Chateau de Bouillon
On the last day of our short trip we left Bastogne and drove to Bouillon. We had several things planned - the chateau, museums about Godfrey de Bouillon and the 1st Crusade, an animal park, and maybe some go-karting, but rain put a stop to the animal park and go-karting...
Our first stop was the Chateau de Bouillon. Perched high atop a bluff on a very tight bend in the River Semois, the castle is huge - it runs 375 yards from end to end! It's position is a military amazement - overlooking the main north/south path between France and Belgium (it was actually used during the Battle of the Bulge we learned at the museum - the vantage point was so good our leaders didn't think they could do any better!). It has two drawbridges and an area for the townspeople to come to when the town was under attack. There is a huge keep (living area) and several storage areas for weaponry and ammunitions. As usual, there is a prison and a torture room. The arrow slits are designed differently here though - after the first slit, the path then opens into 6 other slits so you can direct your fire more accurately (2 rows of three, right-middle-left) - we found this to be amazing!

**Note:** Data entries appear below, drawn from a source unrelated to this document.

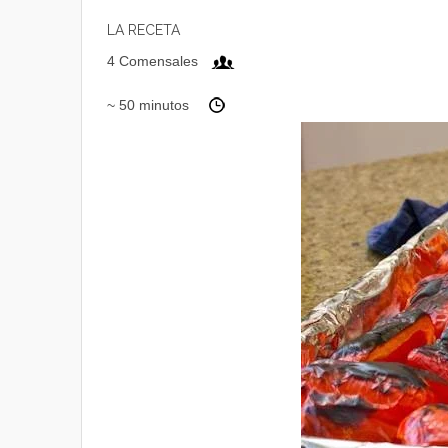
LA RECETA
4 Comensales
~ 50 minutos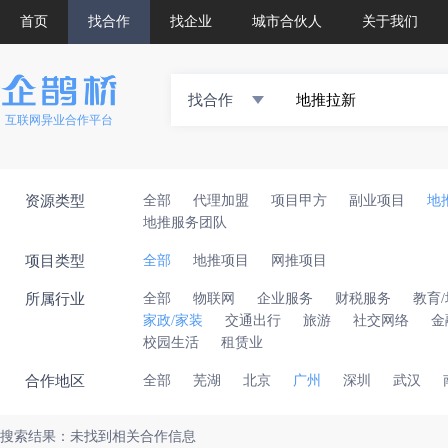
首页
找合作
找企业
城市合伙人
关于我们
找合作
互联网异业合作平台
资源类型
全部
代理加盟
项目甲方
副业项目
地
地推服务团队
项目类型
全部
地推项目
网推项目
所属行业
全部
物联网
企业服务
财税服务
教育
家政/家装
交通出行
旅游
社交网络
金
校园生活
租赁业
合作地区
全部
芜湖
北京
广州
深圳
武汉
搜索结果：未找到相关合作信息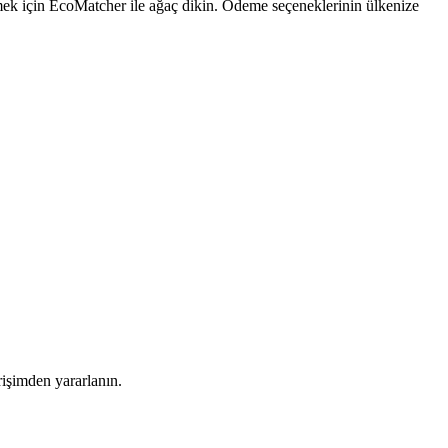
emek için EcoMatcher ile ağaç dikin. Ödeme seçeneklerinin ülkenize
rişimden yararlanın.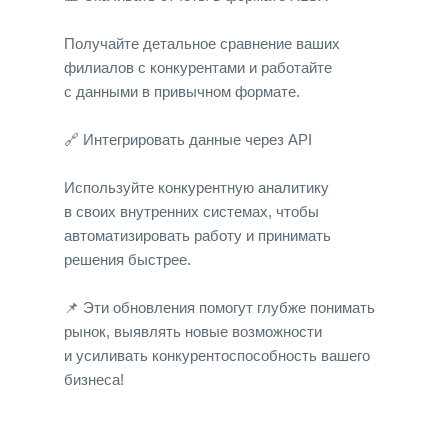
Получайте детальное сравнение ваших
филиалов с конкурентами и работайте
с данными в привычном формате.
🔗 Интегрировать данные через API
Используйте конкурентную аналитику
в своих внутренних системах, чтобы
автоматизировать работу и принимать
решения быстрее.
📌 Эти обновления помогут глубже понимать
рынок, выявлять новые возможности
и усиливать конкурентоспособность вашего
бизнеса!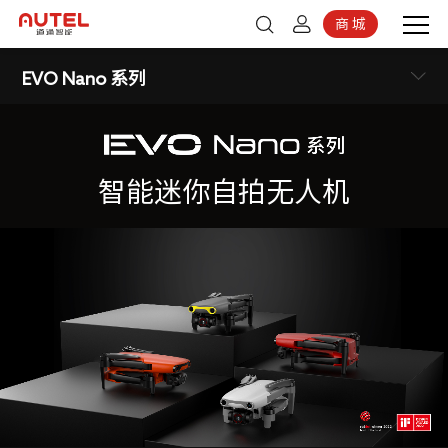
商 城
登录
京东商城
EVO Nano 系列
注册
智能迷你自拍无人机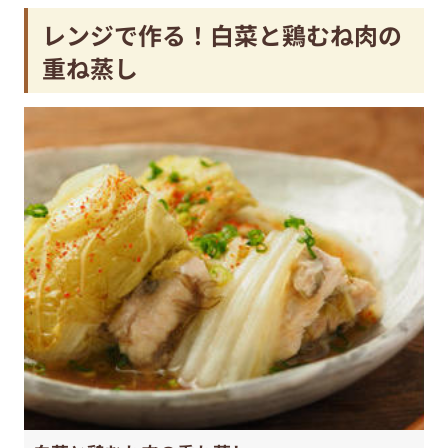
レンジで作る！白菜と鶏むね肉の
重ね蒸し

When we walked into this castle, all 5 of us finally said that this is the castle that actually meets our expectation of what a castle should be!! It has high towers and low cellars and communication wells and just really has the feel of a castle based on what we have learned about them.
The original owner of the castle was Godfrey de Bouillon. The story has it that a stranger came to the castle one evening during dinner and berated the family about how it could just sit there dining while such terrible things were happening to Christians. After that, Godfrey decided to sell the castle and use the proceeds to go help launch the 1st Crusade! He was a major leader of that event and eventually became the leader of Jerusalem (he was offered the title of King, but he refused it). He ended up dying in Jerusalem and never made it back to Bouillon to take back his castle. Over time it has been owned by the French and the Dutch and many different individuals and they all made various changes and improvements to it as they needed them.
Our favorite part of the whole trip happened here at the castle - The Birds of Prey Ballet! They really do call it a ballet and after seeing it we decided it is a very accurate term for what this man had the birds trained to do! His commentary was mostly in French with a little bit of Dutch (another chance for us to practice our French!) and we were only able to understand some of what he was talking about, but watching the birds was amazing. We happened to sit in the flight path - it was directly over Amanda's head. He would send the birds out and they would come just over our heads to get to where they were supposed to go - we could feel the movement of the air from their wings (and a couple of times thought we might have actually felt wings...) and we could hear the whoosh as they pumped their wings. It was the best show like this we have ever seen!
On our way home I tried to take some pictures of the trees to show the color, but it didn't work out very well. I did get a nice shot of the windmills we saw - not your typical Dutch variety!!
We had a great time on our trip - hope you enjoyed going along with us!